Il vertice sarà presieduto dal capo della diplomazia europea, Federica Mogherini che ha affermato “I soccorsi hanno funzionato, l’organizzazione è stata esemplare e l’Europa dovrebbe ringraziare l’Italia, ma quest’ultima tragedia dimostra che il problema delle migrazioni e delle loro vittime si risolve solo agendo alla radice, cioè impedendo che i barconi partano”.
Parteciperà al Consiglio straordinario riunito per affrontare l’emergenza sull’immigrazione anche il ministro degli Esteri francese, Laurent Fabius, che ha deciso di lasciare Washington per recarsi a Lussemburgo. E proprio dalla francia è arrivata l’autocritica del portavoce del governo di Parigi, Stephane Le Foll, “Su questa tragedia non siamo stati all’altezza della situazione. L’Italia non resterà sola”.
Per il ministro degli Esteri Paolo Gentiloni “Questa è un’emergenza europea e finora le risposte, gli impegni ed i soccorsi sono stati italiani. Non è più sostenibile una situazione in cui ad una emergenza europea si risponda solo con risorse ed impegni italiani”.
Il presidente dell’Europarlamento Martin Schultz, lancia un allarme: “abbiamo fatto poco”, dice chiedendo un cambio di strategia. “Al di là delle responsabilità politiche, l’Ue deve interrogarsi anche su quelle morali. Non può continuare a esprimere il suo cordoglio e il giorno dopo la tragedia continuare come se nulla fosse. Noi tutti dobbiamo interrogarci e chiederci se abbiamo fatto abbastanza per salvare le vite di questi profughi disperati. Triton non può funzionare perché non ha i mezzi e non ha il mandato per funzionare. Quindi abbiamo bisogno di una strategia a breve termine e una a lungo termine. A breve termine dobbiamo dare mezzi e soldi perché la missione europea, poco importa il nome, possa funzionare. A lungo termine, abbiamo bisogno di una vera politica migratoria europea”. “L’Unione europea – conclude – deve dimostrare la sua forza e utilità qui e ora. Sì, in questo momento l’Europa deve sapere rispondere. Se dovesse continuare a negarsi a questa responsabilità, la sua legittimità ne uscirebbe compromessa”.

Cosa si chiede - Come potrebbe continuare l'articolo sull'emergenza migratoria e sulle reazioni europee? Scrivine il seguito a partire dall'ultima frase.

Voci estratte -
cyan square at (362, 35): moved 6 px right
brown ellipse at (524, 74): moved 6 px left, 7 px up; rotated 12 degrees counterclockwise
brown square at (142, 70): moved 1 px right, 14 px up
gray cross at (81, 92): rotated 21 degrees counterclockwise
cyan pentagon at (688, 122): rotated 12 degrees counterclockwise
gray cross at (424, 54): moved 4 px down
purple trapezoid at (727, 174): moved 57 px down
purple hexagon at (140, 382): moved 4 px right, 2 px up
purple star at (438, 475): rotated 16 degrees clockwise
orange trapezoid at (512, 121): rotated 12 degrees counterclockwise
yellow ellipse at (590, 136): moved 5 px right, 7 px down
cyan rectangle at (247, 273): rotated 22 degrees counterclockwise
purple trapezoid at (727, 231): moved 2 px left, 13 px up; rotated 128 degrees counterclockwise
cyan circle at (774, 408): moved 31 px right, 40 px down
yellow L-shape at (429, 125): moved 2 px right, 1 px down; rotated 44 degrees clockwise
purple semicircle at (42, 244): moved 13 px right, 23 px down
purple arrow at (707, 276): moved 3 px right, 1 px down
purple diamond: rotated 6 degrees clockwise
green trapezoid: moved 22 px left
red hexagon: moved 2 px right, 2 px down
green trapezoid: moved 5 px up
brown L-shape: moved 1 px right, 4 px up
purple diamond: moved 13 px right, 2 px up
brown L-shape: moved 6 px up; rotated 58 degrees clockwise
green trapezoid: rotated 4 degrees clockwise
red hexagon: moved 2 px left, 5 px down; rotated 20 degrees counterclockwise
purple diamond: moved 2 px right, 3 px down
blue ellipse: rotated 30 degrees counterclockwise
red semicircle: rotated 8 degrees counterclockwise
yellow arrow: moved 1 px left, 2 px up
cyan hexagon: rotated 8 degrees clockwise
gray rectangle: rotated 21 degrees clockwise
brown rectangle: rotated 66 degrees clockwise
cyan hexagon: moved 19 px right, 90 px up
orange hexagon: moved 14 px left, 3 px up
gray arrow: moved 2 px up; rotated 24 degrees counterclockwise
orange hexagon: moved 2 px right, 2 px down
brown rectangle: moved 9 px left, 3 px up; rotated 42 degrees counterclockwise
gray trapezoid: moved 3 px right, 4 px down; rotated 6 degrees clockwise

Risposta all'esercizio -
Intanto il premier Matteo Renzi va all’attacco e chiede all’Europa una posizione netta e mirata per combattere gli scafisti e chiede all’Europa più serietà rispetto al passato sul tema. “Contro gli scafisti, ha continuato il premier, è possibile un’operazione condivisa in Europa, ma mirata. Ci sono tutte le condizioni per farlo”. Renzi propone “interventi mirati sugli scafisti, persone che vanno affidate alla giustizia. L’Italia ne ha arrestati 976, possibile lo facciamo solo noi?”
Ricordiamo che la strage avvenuta nel canale di sicilia ha provocato la morte di più di 700 persone. 950 se ci si rifà alla testimonianza di un sopravvissuto al naufragio che è arrivato a Catania.